**What is being asked:**
All entries must be given again in full, exactly as they were supplied.

**Provided material:**
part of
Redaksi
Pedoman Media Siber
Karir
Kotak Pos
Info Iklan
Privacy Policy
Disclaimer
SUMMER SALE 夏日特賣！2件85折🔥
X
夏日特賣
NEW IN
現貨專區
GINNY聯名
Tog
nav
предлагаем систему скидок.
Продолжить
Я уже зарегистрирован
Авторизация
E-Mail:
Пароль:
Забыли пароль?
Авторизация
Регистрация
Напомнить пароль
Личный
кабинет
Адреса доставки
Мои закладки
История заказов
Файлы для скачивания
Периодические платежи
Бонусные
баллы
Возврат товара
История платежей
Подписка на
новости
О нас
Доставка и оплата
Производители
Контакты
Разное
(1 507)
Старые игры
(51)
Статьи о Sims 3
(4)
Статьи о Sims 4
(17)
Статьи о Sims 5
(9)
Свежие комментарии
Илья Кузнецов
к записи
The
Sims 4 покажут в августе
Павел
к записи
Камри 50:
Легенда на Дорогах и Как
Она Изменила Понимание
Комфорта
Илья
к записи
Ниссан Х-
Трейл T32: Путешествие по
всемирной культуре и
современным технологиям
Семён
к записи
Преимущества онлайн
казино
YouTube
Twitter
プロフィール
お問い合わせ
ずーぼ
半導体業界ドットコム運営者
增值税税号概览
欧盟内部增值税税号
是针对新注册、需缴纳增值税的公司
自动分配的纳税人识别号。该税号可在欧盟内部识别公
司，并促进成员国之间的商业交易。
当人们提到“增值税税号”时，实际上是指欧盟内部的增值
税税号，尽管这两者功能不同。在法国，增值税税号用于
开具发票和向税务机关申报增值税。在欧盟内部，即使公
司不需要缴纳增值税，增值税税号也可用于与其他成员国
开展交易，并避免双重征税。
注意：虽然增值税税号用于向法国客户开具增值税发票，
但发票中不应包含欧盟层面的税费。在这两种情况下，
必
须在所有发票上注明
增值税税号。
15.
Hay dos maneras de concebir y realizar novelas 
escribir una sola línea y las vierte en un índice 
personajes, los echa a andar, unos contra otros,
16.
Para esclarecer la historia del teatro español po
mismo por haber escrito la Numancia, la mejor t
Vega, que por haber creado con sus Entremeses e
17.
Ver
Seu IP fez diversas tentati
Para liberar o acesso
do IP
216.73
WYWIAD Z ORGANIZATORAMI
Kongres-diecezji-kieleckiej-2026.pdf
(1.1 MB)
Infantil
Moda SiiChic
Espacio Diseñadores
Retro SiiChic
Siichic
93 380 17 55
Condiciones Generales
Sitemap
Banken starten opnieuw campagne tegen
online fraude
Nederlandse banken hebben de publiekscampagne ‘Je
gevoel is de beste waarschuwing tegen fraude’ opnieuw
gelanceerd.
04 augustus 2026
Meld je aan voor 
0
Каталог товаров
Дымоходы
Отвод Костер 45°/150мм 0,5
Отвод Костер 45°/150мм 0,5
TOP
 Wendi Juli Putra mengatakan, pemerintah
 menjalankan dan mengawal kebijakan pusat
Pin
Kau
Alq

**Answer:**
part of
Redaksi
Pedoman Media Siber
Karir
Kotak Pos
Info Iklan
Privacy Policy
Disclaimer
SUMMER SALE 夏日特賣！2件85折🔥
X
夏日特賣
NEW IN
現貨專區
GINNY聯名
Tog
nav
предлагаем систему скидок.
Продолжить
Я уже зарегистрирован
Авторизация
E-Mail:
Пароль:
Забыли пароль?
Авторизация
Регистрация
Напомнить пароль
Личный
кабинет
Адреса доставки
Мои закладки
История заказов
Файлы для скачивания
Периодические платежи
Бонусные
баллы
Возврат товара
История платежей
Подписка на
новости
О нас
Доставка и оплата
Производители
Контакты
Разное
(1 507)
Старые игры
(51)
Статьи о Sims 3
(4)
Статьи о Sims 4
(17)
Статьи о Sims 5
(9)
Свежие комментарии
Илья Кузнецов
к записи
The
Sims 4 покажут в августе
Павел
к записи
Камри 50:
Легенда на Дорогах и Как
Она Изменила Понимание
Комфорта
Илья
к записи
Ниссан Х-
Трейл T32: Путешествие по
всемирной культуре и
современным технологиям
Семён
к записи
Преимущества онлайн
казино
YouTube
Twitter
プロフィール
お問い合わせ
ずーぼ
半導体業界ドットコム運営者
增值税税号概览
欧盟内部增值税税号
是针对新注册、需缴纳增值税的公司
自动分配的纳税人识别号。该税号可在欧盟内部识别公
司，并促进成员国之间的商业交易。
当人们提到“增值税税号”时，实际上是指欧盟内部的增值
税税号，尽管这两者功能不同。在法国，增值税税号用于
开具发票和向税务机关申报增值税。在欧盟内部，即使公
司不需要缴纳增值税，增值税税号也可用于与其他成员国
开展交易，并避免双重征税。
注意：虽然增值税税号用于向法国客户开具增值税发票，
但发票中不应包含欧盟层面的税费。在这两种情况下，
必
须在所有发票上注明
增值税税号。
15.
Hay dos maneras de concebir y realizar novelas 
escribir una sola línea y las vierte en un índice 
personajes, los echa a andar, unos contra otros,
16.
Para esclarecer la historia del teatro español po
mismo por haber escrito la Numancia, la mejor t
Vega, que por haber creado con sus Entremeses e
17.
Ver
Seu IP fez diversas tentati
Para liberar o acesso
do IP
216.73
WYWIAD Z ORGANIZATORAMI
Kongres-diecezji-kieleckiej-2026.pdf
(1.1 MB)
Infantil
Moda SiiChic
Espacio Diseñadores
Retro SiiChic
Siichic
93 380 17 55
Condiciones Generales
Sitemap
Banken starten opnieuw campagne tegen
online fraude
Nederlandse banken hebben de publiekscampagne ‘Je
gevoel is de beste waarschuwing tegen fraude’ opnieuw
gelanceerd.
04 augustus 2026
Meld je aan voor 
0
Каталог товаров
Дымоходы
Отвод Костер 45°/150мм 0,5
Отвод Костер 45°/150мм 0,5
TOP
 Wendi Juli Putra mengatakan, pemerintah
 menjalankan dan mengawal kebijakan pusat
Pin
Kau
Alq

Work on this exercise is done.